What this task involves: What are the lines below, starting at the line containing "Добрый день. Да, с" and ending at the line containing "를 넘어서 공간의 정체성을 표현하는 수단으로 인식"? Write them out exactly, ends included, without pictures.

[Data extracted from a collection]
━━━━━━
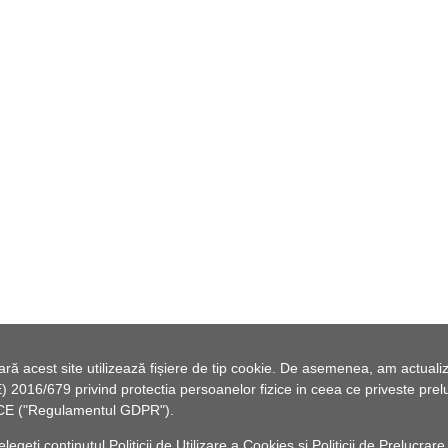
 acest site utilizează fișiere de tip cookie. De asemenea, am actualiza
2016/679 privind protectia persoanelor fizice in ceea ce priveste preluc
46/CE ("Regulamentul GDPR").
elegeți conținutul
Politicii de Utilizare a Cookies
și
Politicii de Prelucrare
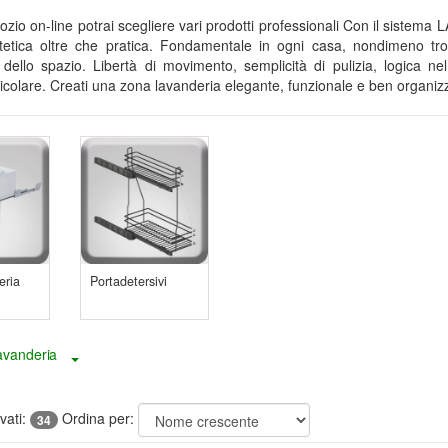
ozio on-line potrai scegliere vari prodotti professionali Con il sistem
tetica oltre che pratica. Fondamentale in ogni casa, nondimeno trop
 dello spazio. Libertà di movimento, semplicità di pulizia, logica 
ticolare. Creati una zona lavanderia elegante, funzionale e ben organiz
eria
Portadetersivi
avanderia
Toggle Dropdown
ovati:
Ordina per:
34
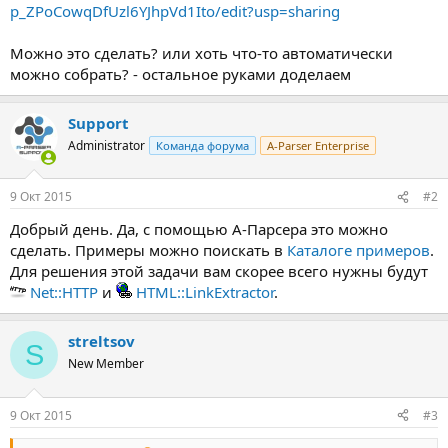
p_ZPoCowqDfUzl6YJhpVd1Ito/edit?usp=sharing
Можно это сделать? или хоть что-то автоматически
можно собрать? - остальное руками доделаем
Support
Administrator
Команда форума
A-Parser Enterprise
9 Окт 2015
#2
Добрый день. Да, с помощью А-Парсера это можно
сделать. Примеры можно поискать в
Каталоге примеров
.
Для решения этой задачи вам скорее всего нужны будут
Net::HTTP
и
HTML::LinkExtractor
.
streltsov
S
New Member
9 Окт 2015
#3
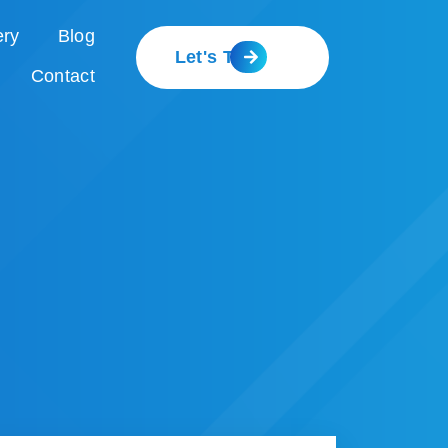
ery
Blog
Let's Talk
Contact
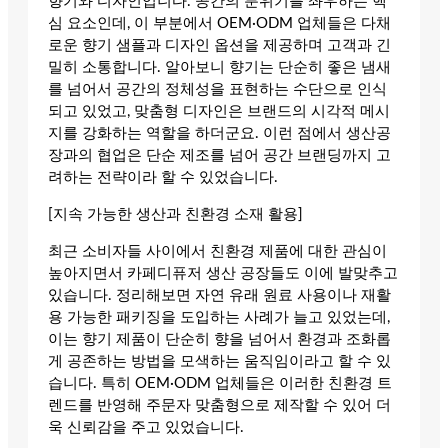
향기와 디자인입니다. 공간의 분위기를 좌우하는 핵
심 요소인데, 이 부분에서 OEM·ODM 업체들은 다채
로운 향기 샘플과 디자인 옵션을 제공하며 고객과 긴
밀히 소통합니다. 알아보니 향기는 단순히 좋은 냄새
를 넘어서 공간의 정체성을 표현하는 수단으로 인식
되고 있었고, 맞춤형 디자인은 브랜드의 시각적 메시
지를 강화하는 역할을 하더군요. 이런 점에서 생산공
장과의 협업은 단순 제조를 넘어 공간 브랜딩까지 고
려하는 전략이라 할 수 있었습니다.
[지속 가능한 생산과 친환경 소재 활용]
최근 소비자들 사이에서 친환경 제품에 대한 관심이
높아지면서 카페디퓨저 생산 공장들도 이에 발맞추고
있습니다. 정리해보면 자연 유래 원료 사용이나 재활
용 가능한 패키징을 도입하는 사례가 늘고 있었는데,
이는 향기 제품이 단순히 향을 넘어서 환경과 조화롭
게 공존하는 방법을 모색하는 움직임이라고 할 수 있
습니다. 특히 OEM·ODM 업체들은 이러한 친환경 트
렌드를 반영해 주문자 맞춤형으로 제작할 수 있어 더
욱 신뢰감을 주고 있었습니다.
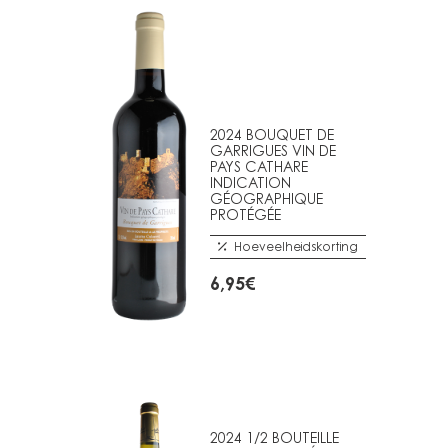
2024 BOUQUET DE
GARRIGUES VIN DE
PAYS CATHARE
INDICATION
GÉOGRAPHIQUE
PROTÉGÉE
Hoeveelheidskorting
6,95
€
2024 1/2 BOUTEILLE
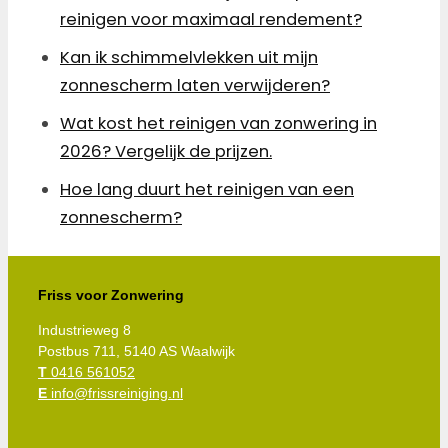
reinigen voor maximaal rendement?
Kan ik schimmelvlekken uit mijn
zonnescherm laten verwijderen?
Wat kost het reinigen van zonwering in
2026? Vergelijk de prijzen.
Hoe lang duurt het reinigen van een
zonnescherm?
Friss voor Zonwering
Industrieweg 8
Postbus 711, 5140 AS Waalwijk
T
0416 561052
E
info@frissreiniging.nl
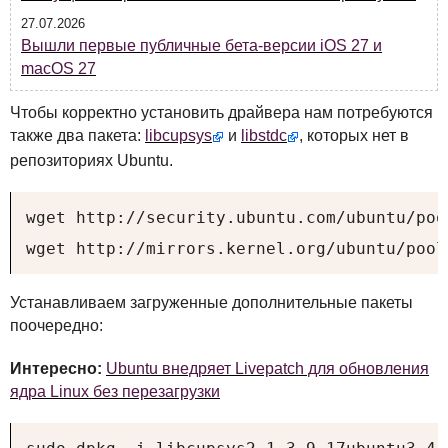
27.07.2026
Вышли первые публичные бета-версии iOS 27 и
macOS 27
Чтобы корректно установить драйвера нам потребуются
также два пакета:
libcupsys
и
libstdc
, которых нет в
репозиториях Ubuntu.
wget http://security.ubuntu.com/ubuntu/poo
wget http://mirrors.kernel.org/ubuntu/pool
Устанавливаем загруженные дополнительные пакеты
поочередно:
Интересно:
Ubuntu внедряет Livepatch для обновления
ядра Linux без перезагрузки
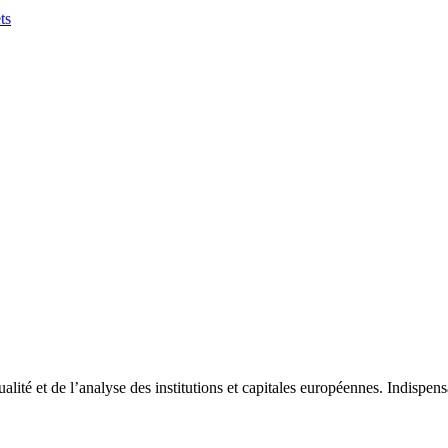
ts
tualité et de l’analyse des institutions et capitales européennes. Indispe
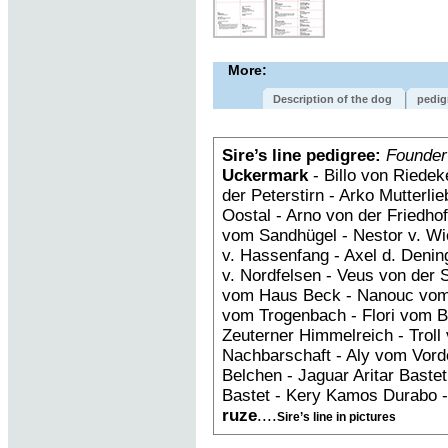
More:
Description of the dog
pedig
Sire’s line pedigree:
Founder
Uckermark
- Billo von Riedek
der Peterstirn - Arko Mutterl
Oostal - Arno von der Friedh
vom Sandhügel - Nestor v. Wi
v. Hassenfang - Axel d. Deni
v. Nordfelsen - Veus von der 
vom Haus Beck - Nanouc vom
vom Trogenbach - Flori vom B
Zeuterner Himmelreich - Troll 
Nachbarschaft - Aly vom Vorde
Belchen - Jaguar Aritar Bastet 
Bastet - Kery Kamos Durabo 
ruze
....
Sire’s line in pictures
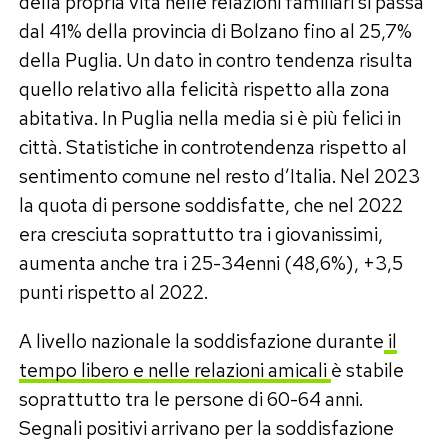
della propria vita nelle relazioni familiari si passa
dal 41% della provincia di Bolzano fino al 25,7%
della Puglia. Un dato in contro tendenza risulta
quello relativo alla felicità rispetto alla zona
abitativa. In Puglia nella media si è più felici in
città. Statistiche in controtendenza rispetto al
sentimento comune nel resto d’Italia. Nel 2023
la quota di persone soddisfatte, che nel 2022
era cresciuta soprattutto tra i giovanissimi,
aumenta anche tra i 25-34enni (48,6%), +3,5
punti rispetto al 2022.
A livello nazionale la soddisfazione durante
il
tempo libero e nelle relazioni amicali
è stabile
soprattutto tra le persone di 60-64 anni.
Segnali positivi arrivano per la soddisfazione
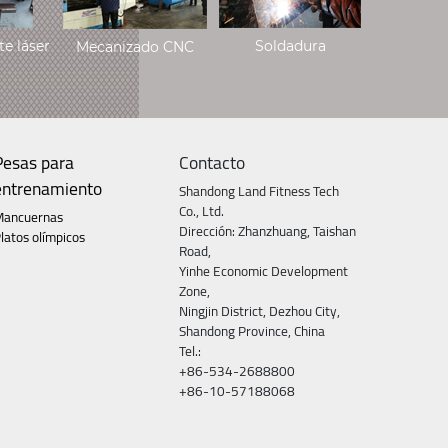
e láser
Soldadura
Mecanizado CNC
Pesas para
Contacto
entrenamiento
Shandong Land Fitness Tech
Co., Ltd.
Mancuernas
Dirección: Zhanzhuang, Taishan
latos olímpicos
Road,
Yinhe Economic Development
Zone,
Ningjin District, Dezhou City,
Shandong Province, China
Tel.:
+86-534-2688800
+86-10-57188068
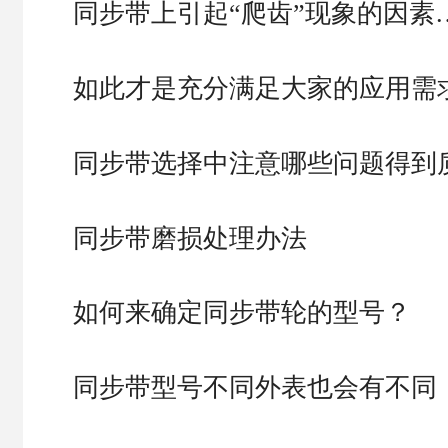
同步带上引起“爬齿”现象的因素
如此才是充分满足大家的应用需
同步带选择中注意哪些问题得到
同步带磨损处理办法
如何来确定同步带轮的型号？
同步带型号不同外表也会有不同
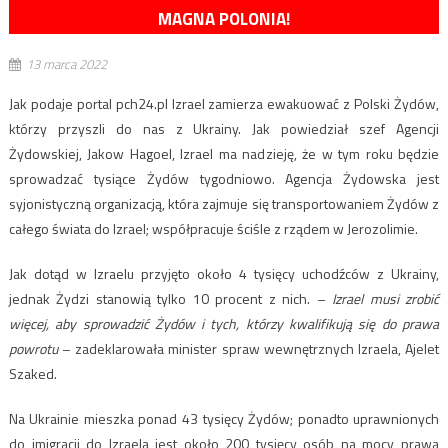
MAGNA POLONIA!
13 marca 2022
Jak podaje portal pch24.pl Izrael zamierza ewakuować z Polski Żydów,
którzy przyszli do nas z Ukrainy. Jak powiedział szef Agencji
Żydowskiej, Jakow Hagoel, Izrael ma nadzieję, że w tym roku będzie
sprowadzać tysiące Żydów tygodniowo. Agencja Żydowska jest
syjonistyczną organizacją, która zajmuje się transportowaniem Żydów z
całego świata do Izrael; współpracuje ściśle z rządem w Jerozolimie.
Jak dotąd w Izraelu przyjęto około 4 tysięcy uchodźców z Ukrainy,
jednak Żydzi stanowią tylko 10 procent z nich. –
Izrael musi zrobić
więcej, aby sprowadzić Żydów i tych, którzy kwalifikują się do prawa
powrotu
– zadeklarowała minister spraw wewnętrznych Izraela, Ajelet
Szaked.
Na Ukrainie mieszka ponad 43 tysięcy Żydów; ponadto uprawnionych
do imigracji do Izraela jest około 200 tysięcy osób na mocy prawa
━━━━━━
Final answer:
Добрый день. Да, с помощью А-Парсера это можно
сделать. Примеры можно поискать в
Каталоге примеров
.
Для решения этой задачи вам скорее всего нужны будут
Net::HTTP
и
HTML::LinkExtractor
.
streltsov
S
New Member
9 Окт 2015
#3
ery
Blog
Let's Talk
Contact
향기와 디자인입니다. 공간의 분위기를 좌우하는 핵
심 요소인데, 이 부분에서 OEM·ODM 업체들은 다채
로운 향기 샘플과 디자인 옵션을 제공하며 고객과 긴
밀히 소통합니다. 알아보니 향기는 단순히 좋은 냄새
를 넘어서 공간의 정체성을 표현하는 수단으로 인식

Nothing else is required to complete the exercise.